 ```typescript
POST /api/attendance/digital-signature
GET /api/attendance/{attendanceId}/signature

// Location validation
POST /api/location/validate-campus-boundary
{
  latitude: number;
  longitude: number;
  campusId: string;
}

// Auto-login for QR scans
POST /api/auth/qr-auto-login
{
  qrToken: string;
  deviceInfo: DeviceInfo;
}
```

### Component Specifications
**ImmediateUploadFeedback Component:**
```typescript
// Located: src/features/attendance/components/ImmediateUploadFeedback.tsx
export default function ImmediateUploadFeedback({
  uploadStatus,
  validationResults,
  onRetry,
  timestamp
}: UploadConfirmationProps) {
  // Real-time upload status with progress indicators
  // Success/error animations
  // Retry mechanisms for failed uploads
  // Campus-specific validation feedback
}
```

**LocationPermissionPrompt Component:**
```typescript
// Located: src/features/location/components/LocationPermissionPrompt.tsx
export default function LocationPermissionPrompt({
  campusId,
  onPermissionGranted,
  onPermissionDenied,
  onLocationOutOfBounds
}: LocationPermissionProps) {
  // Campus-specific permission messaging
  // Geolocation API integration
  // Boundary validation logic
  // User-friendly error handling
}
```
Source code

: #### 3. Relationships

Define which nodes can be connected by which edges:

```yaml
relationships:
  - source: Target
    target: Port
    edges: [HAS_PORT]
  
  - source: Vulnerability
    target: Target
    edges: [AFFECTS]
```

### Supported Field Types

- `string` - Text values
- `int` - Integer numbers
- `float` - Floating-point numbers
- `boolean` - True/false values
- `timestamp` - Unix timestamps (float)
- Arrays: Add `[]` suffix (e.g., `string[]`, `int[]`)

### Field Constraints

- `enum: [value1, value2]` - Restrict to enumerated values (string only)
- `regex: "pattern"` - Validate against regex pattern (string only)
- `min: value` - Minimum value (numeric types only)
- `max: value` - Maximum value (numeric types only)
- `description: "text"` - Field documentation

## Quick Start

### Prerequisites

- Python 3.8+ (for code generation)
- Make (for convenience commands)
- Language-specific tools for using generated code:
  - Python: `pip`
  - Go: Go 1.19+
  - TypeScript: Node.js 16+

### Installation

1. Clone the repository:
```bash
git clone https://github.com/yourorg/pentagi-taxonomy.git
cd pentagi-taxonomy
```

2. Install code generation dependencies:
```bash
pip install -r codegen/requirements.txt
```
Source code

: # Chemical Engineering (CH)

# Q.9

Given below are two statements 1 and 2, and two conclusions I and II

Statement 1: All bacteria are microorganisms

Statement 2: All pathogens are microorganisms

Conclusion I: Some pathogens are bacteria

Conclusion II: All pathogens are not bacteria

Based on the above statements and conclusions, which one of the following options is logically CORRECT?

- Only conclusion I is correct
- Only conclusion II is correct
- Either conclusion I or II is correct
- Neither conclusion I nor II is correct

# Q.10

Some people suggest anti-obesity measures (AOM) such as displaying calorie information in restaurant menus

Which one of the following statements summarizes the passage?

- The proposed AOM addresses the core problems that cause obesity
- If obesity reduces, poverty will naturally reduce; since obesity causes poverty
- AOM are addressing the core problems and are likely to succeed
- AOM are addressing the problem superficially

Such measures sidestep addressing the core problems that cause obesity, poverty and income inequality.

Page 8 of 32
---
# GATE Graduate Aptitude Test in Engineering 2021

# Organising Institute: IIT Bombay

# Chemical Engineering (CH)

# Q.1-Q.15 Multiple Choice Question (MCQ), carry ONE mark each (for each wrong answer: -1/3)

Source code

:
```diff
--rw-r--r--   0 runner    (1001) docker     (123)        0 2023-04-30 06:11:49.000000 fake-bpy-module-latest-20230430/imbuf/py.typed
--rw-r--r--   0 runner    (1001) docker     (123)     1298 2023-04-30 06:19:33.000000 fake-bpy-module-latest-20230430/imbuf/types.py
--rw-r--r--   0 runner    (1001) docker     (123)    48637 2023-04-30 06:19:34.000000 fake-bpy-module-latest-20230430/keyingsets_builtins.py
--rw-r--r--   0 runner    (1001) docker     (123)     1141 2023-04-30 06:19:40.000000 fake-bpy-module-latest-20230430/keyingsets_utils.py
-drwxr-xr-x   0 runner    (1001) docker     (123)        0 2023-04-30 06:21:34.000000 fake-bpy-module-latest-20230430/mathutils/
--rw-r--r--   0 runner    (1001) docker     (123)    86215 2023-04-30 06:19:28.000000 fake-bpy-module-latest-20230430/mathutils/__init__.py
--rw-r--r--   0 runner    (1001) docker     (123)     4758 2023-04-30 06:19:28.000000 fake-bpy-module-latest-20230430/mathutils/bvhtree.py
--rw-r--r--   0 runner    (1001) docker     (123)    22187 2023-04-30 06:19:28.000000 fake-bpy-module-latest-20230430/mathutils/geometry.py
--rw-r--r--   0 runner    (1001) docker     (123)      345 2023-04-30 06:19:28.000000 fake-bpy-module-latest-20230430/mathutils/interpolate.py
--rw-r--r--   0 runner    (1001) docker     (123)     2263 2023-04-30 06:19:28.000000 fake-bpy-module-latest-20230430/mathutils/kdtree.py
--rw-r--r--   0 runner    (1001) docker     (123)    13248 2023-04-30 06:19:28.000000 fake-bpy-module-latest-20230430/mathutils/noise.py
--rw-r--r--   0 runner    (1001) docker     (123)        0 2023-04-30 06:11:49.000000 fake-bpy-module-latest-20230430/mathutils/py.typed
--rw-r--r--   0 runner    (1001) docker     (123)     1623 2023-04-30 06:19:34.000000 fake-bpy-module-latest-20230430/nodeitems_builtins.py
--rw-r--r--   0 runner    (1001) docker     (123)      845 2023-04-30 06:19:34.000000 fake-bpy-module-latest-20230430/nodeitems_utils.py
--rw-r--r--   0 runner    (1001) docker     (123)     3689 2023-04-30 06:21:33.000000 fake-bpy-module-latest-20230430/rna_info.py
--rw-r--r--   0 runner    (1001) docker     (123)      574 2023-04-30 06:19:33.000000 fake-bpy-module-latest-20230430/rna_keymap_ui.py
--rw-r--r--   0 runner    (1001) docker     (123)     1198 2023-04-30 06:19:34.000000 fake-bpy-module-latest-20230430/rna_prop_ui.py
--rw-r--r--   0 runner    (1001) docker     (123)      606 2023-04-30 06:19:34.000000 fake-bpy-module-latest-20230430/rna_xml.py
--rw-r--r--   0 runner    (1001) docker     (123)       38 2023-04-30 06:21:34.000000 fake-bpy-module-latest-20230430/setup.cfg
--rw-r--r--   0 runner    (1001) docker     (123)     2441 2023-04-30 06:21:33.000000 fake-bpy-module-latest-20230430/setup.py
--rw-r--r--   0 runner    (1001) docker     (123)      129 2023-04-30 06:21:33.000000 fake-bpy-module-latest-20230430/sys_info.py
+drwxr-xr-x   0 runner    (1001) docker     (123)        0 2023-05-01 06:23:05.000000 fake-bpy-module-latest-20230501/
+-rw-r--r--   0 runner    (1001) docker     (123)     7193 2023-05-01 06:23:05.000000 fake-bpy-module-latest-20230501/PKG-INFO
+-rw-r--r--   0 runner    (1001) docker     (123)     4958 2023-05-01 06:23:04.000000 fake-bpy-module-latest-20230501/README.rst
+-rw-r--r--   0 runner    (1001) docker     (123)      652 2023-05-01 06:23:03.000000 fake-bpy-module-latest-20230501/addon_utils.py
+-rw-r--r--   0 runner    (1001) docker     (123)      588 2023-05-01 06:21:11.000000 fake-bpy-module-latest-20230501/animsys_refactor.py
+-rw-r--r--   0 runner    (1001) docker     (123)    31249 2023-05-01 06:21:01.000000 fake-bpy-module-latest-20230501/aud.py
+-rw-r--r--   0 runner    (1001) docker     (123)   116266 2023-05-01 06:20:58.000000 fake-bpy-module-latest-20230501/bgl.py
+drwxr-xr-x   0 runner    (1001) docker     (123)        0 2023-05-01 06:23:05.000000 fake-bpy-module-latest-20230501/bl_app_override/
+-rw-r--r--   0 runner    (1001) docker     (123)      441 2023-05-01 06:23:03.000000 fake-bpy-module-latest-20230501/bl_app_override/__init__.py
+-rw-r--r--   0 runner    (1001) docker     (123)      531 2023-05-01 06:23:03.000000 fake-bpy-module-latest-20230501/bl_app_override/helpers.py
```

□ □ □

## Required action
Your answer should be exactly the lines of the data above, from the first through the line containing "### Field Constraints".

## Answer
 ```typescript
POST /api/attendance/digital-signature
GET /api/attendance/{attendanceId}/signature

// Location validation
POST /api/location/validate-campus-boundary
{
  latitude: number;
  longitude: number;
  campusId: string;
}

// Auto-login for QR scans
POST /api/auth/qr-auto-login
{
  qrToken: string;
  deviceInfo: DeviceInfo;
}
```

### Component Specifications
**ImmediateUploadFeedback Component:**
```typescript
// Located: src/features/attendance/components/ImmediateUploadFeedback.tsx
export default function ImmediateUploadFeedback({
  uploadStatus,
  validationResults,
  onRetry,
  timestamp
}: UploadConfirmationProps) {
  // Real-time upload status with progress indicators
  // Success/error animations
  // Retry mechanisms for failed uploads
  // Campus-specific validation feedback
}
```

**LocationPermissionPrompt Component:**
```typescript
// Located: src/features/location/components/LocationPermissionPrompt.tsx
export default function LocationPermissionPrompt({
  campusId,
  onPermissionGranted,
  onPermissionDenied,
  onLocationOutOfBounds
}: LocationPermissionProps) {
  // Campus-specific permission messaging
  // Geolocation API integration
  // Boundary validation logic
  // User-friendly error handling
}
```
Source code

: #### 3. Relationships

Define which nodes can be connected by which edges:

```yaml
relationships:
  - source: Target
    target: Port
    edges: [HAS_PORT]
  
  - source: Vulnerability
    target: Target
    edges: [AFFECTS]
```

### Supported Field Types

- `string` - Text values
- `int` - Integer numbers
- `float` - Floating-point numbers
- `boolean` - True/false values
- `timestamp` - Unix timestamps (float)
- Arrays: Add `[]` suffix (e.g., `string[]`, `int[]`)

### Field Constraints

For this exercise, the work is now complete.